#### [Source excerpt]

Dargomyzhsky’s "Rusalka". The Italian Opera

Dargomyzhsky's "Rusalka". The Italian Opera («Русалка» Даргомыжского. Итальянская опера) [1] (TH 281 ; ČW 545) was Tchaikovsky's eighteenth music-review article for the Moscow journal Russian Register (Русские ведомости), in which it was published on 14 September 1873 [O.S.], signed only with the initials "B.L.".

In this first article covering the 1873/74 musical season, Tchaikovsky continues to criticise the low quality of the productions staged by Moscow's Italian Opera Company, despite so much money being invested in it and despite receiving so much attention from the public, to the detriment of the Russian Opera; enthusiastic praise for the "truthful and melodious recitatives" of Dargomyzhsky's Rusalka (premiered in 1856) alongside an attack on the same composer's even more radical approach to the relationship between music and text in his unfinished opera The Stone Guest (posthumously premiered in 1872); another glowing review of Yevlaliya Kadmina in a new role; more ironic remarks about Merelli's Italian Opera Company

History

Completed by 14/26 September 1873 (date of publication). Considering the revival of Aleksandr Dargomyzhsky's opera Rusalka in Moscow on 2/14 September 1873, featuring Yevlaliya Kadminaas the Princess; and a performance of Verdi's Il Trovatore at the city's Bolshoi Theatre on 10/22 September 1873

English translation

Copyright notice
English text copyright © 2009 Luis Sundkvist
See our Terms of Use

It is now almost five months since I last discussed with readers of the Russian Register events in the music life of our city. During this considerable stretch of time a dead calm has prevailed in the field of my musical observations. True, in the near environs of the capital the music-hall strains of the Offenbach repertoire and other piquant wares manufactured in Paris have been sounding non-stop. True, every day posters went up announcing musical celebrations in this or that club—but the point is that all this does not fall under the remit of my chronicles, since in all places of entertainment of this kind music plays an altogether secondary role and is indeed just seen as a traditional accessory to pleasures of a decidedly non-aesthetic nature.

I know very well that even during the opera and concert season music life in Moscow is in the majority of cases no more than an illusion—and a very comic one at that because it is such a small-scale and short-lived affair. I know that, with the exception of the Russian Musical Society's concerts, all the events that make up our music life are cause for either indignation or scorn, but I am still obliged to talk about them. I cannot just ignore them because they do at any rate attract public attention to quite a considerable degree and offer plenty of material for my modest observations.

#### [Given entries]
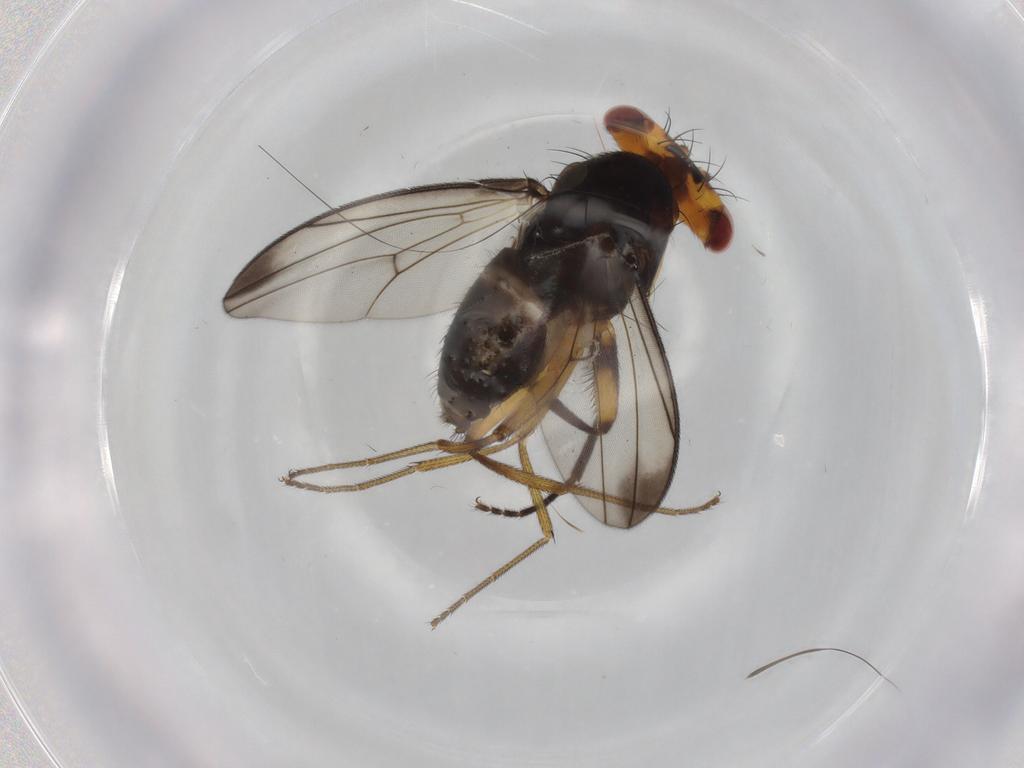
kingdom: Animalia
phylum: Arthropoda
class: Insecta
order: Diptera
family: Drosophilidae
--
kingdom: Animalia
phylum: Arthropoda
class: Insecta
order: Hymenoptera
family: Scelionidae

#### [Goals]
A – Answer these from the article on Dargomyzhsky's Rusalka:
(i) In which Moscow journal was the article published?
(ii) What initials was it signed with?
(iii) Who holds the copyright to the English text?
B – Duplicate the stretch of the article on Dargomyzhsky's Rusalka from "I know very" through "my modest observations.".
C – Summarize the article on Dargomyzhsky's Rusalka in two sentences.
The lines above come from a source unrelated to the article on Dargomyzhsky's Rusalka.

#### [Full answers]
A –
(i) Russian Register (Русские ведомости)
(ii) "B.L."
(iii) Luis Sundkvist

B –
I know very well that even during the opera and concert season music life in Moscow is in the majority of cases no more than an illusion—and a very comic one at that because it is such a small-scale and short-lived affair. I know that, with the exception of the Russian Musical Society's concerts, all the events that make up our music life are cause for either indignation or scorn, but I am still obliged to talk about them. I cannot just ignore them because they do at any rate attract public attention to quite a considerable degree and offer plenty of material for my modest observations.

C – Tchaikovsky's eighteenth music-review article for the Moscow journal Russian Register, published on 14 September 1873 [O.S.] under the initials "B.L.", opens the 1873/74 season by criticizing the low quality of the Italian Opera Company's productions, praising the recitatives of Dargomyzhsky's Rusalka, attacking the same composer's The Stone Guest, and again reviewing Yevlaliya Kadmina warmly. In the translated opening, he notes that almost five months of musical calm have passed and says that, although Moscow's music life is mostly an illusion, he is obliged to discuss it because it attracts considerable public attention.